Start of Block

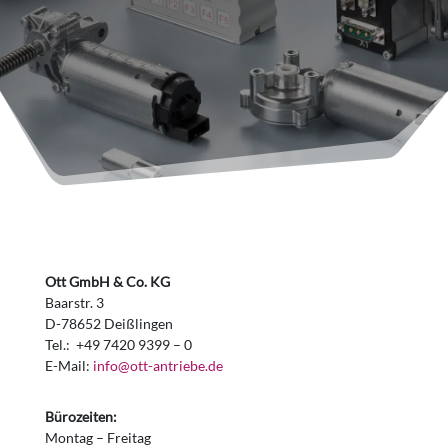
Ott GmbH & Co. KG
Baarstr. 3
D-78652 Deißlingen
Tel.: +49 7420 9399 – 0
E-Mail:
info@ott-antriebe.de
Bürozeiten:
Montag – Freitag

End of Block

Leaving the images out, return every record exactly.

Your solution
Ott GmbH & Co. KG
Baarstr. 3
D-78652 Deißlingen
Tel.: +49 7420 9399 – 0
E-Mail:
info@ott-antriebe.de
Bürozeiten:
Montag – Freitag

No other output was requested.